**WHAT IS EXPECTED**
Can you give back the stretch from the line containing "La actividad pesquera" through the line containing "Coche sufrió el" with "salinas" replaced by "lagunas", keeping everything else the same and giving only those lines?

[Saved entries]
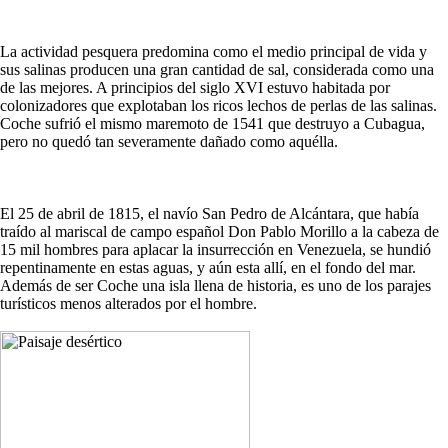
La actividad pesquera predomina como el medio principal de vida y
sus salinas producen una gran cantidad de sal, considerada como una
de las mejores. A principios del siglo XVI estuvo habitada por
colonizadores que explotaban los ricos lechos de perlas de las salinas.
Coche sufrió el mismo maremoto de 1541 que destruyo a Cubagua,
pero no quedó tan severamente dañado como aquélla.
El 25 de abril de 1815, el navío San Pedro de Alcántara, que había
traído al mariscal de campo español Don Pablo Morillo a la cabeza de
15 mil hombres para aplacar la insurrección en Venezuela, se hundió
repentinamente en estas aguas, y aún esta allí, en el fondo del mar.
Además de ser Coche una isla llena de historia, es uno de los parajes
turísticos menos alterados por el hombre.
---
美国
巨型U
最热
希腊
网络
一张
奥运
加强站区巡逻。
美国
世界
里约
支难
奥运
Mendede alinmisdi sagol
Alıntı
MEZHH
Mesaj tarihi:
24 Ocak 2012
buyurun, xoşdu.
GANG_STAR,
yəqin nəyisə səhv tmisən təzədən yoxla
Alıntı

**ANSWER FOR THE TASK**
La actividad pesquera predomina como el medio principal de vida y
sus lagunas producen una gran cantidad de sal, considerada como una
de las mejores. A principios del siglo XVI estuvo habitada por
colonizadores que explotaban los ricos lechos de perlas de las lagunas.
Coche sufrió el mismo maremoto de 1541 que destruyo a Cubagua,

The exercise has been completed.